Xilogravura de Marcelo Soares
Sentiram o coração pulsar.
A respiração descompassada denunciava o deparar com todo o desconhecido.
Corpos que se encontravam pela primeira vez.
Duas vidas. Duas histórias.
Histórias que a partir dali seriam escritas e inscritas num espaço-tempo. Num corpo-poema.
Receber a presença de um outro corpo, de um outro ser, singular, sustentar de maneira bastante intensa e com leveza a imprevisibilidade de cada movimento. Alteridade.
Temporalidades.
Tempo.
…
Ouve-se um som.
Um misto de emoções percorria todo o corpo.

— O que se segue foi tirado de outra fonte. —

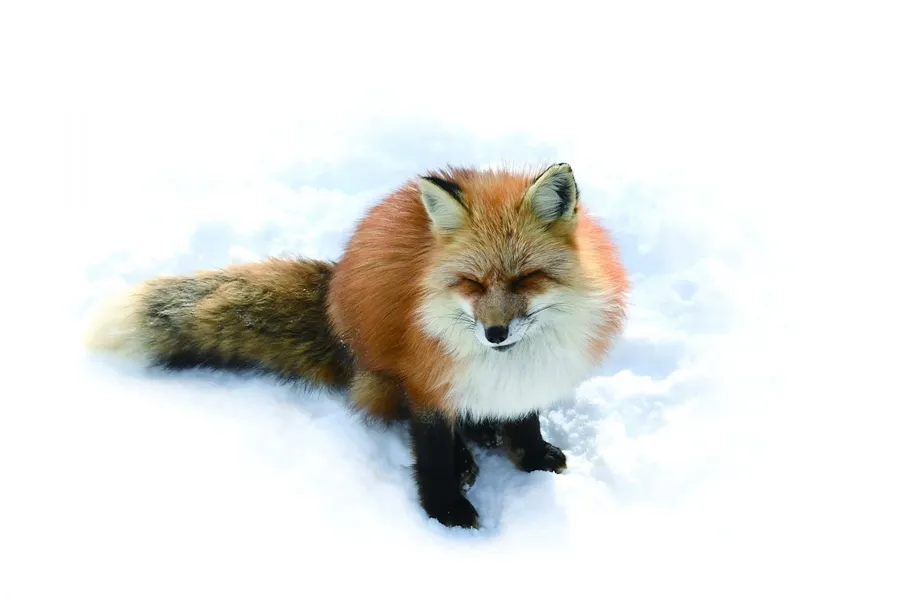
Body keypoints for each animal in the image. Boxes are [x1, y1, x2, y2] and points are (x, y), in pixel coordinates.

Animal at [83, 162, 629, 529]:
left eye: (526, 278)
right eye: (471, 283)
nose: (495, 333)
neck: (507, 362)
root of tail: (332, 309)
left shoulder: (528, 380)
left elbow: (525, 419)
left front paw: (530, 454)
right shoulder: (426, 383)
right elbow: (432, 453)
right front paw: (445, 510)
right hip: (383, 376)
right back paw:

Era como se a cada acorde fossem convidados a escreverem movimentos, sutilezas de cada instante.
Entre braços, o abraço.
O conter o mundo. O criar naquele instante um mundo.
O confiar. Fiar juntos. O saber que a cada movimento solto, separado, alguém sempre espera.

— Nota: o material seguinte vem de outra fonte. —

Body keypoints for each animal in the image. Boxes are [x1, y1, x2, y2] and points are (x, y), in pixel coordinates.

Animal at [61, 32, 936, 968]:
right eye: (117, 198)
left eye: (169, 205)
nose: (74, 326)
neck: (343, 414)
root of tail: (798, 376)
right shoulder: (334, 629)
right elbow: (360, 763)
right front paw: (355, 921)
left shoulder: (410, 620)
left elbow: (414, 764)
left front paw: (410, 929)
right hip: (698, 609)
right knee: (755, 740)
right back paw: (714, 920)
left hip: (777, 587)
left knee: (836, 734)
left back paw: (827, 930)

Dançar é contar histórias. A nossa.
Em cada movimento entregue naquele espaço, no abraço, contamos cada contato que construímos lá atrás, quando ‘dançávamos” no embalo, sob o cuidado, juntamente com nosso cuidador principal. É lá no colo, no contato, no compasso, nas trocas, no ambiente proporcionado, que são criadas condições para que possamos aprender a dançar.

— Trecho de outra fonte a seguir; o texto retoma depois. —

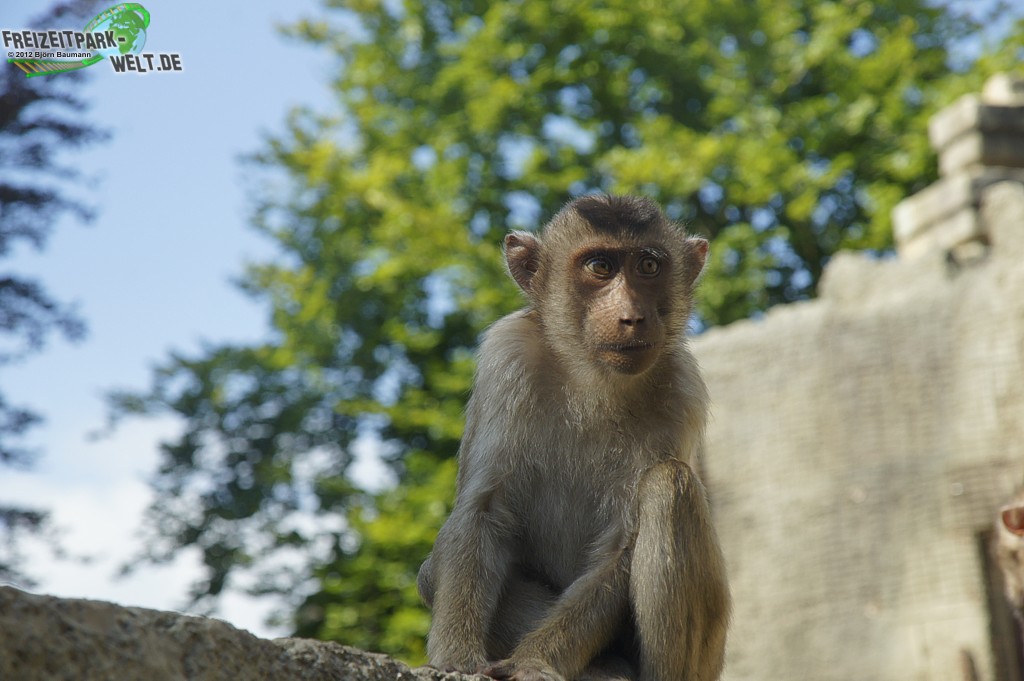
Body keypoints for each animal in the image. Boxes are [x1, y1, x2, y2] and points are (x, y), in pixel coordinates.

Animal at [415, 192, 729, 679]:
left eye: (649, 266)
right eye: (600, 267)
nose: (632, 316)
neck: (592, 380)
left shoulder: (683, 391)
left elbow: (620, 544)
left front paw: (534, 661)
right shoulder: (507, 357)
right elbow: (485, 509)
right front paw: (456, 659)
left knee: (669, 483)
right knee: (431, 573)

É lá que ganhamos lugar para experimentarmos nossa capacidade inata de criação, que podemos vivenciar as condições de uma total adaptação às nossas necessidades, o que significa uma adaptação aos nossos ritmos corporais, é lá, nesta dança, que podemos acontecer, aprendemos a tecer, conscientes de um corpo habitado.
Por meio da criatividade, expressões humanas tomam forma e manifestam estados intelectuais e artísticos que moldam a realidade na qual vivemos, compreendendo-se que no criar nos desenvolvemos como humanos e civilização. Nesse sentido, é pela via da criatividade que o indivíduo sente que a vida é digna de ser vivida.” (Winnicott, 1975)
Me pegue de novo no colo. **
Sendo assim, sou mais forte.
…assim sou mais eu.
*Forró No Escuro, Luiz Gonzaga.
**Carece de explicação, Dominguinhos.
Referência: Winnicott, D. (1975). O Brincar e a Realidade. Imago Editora.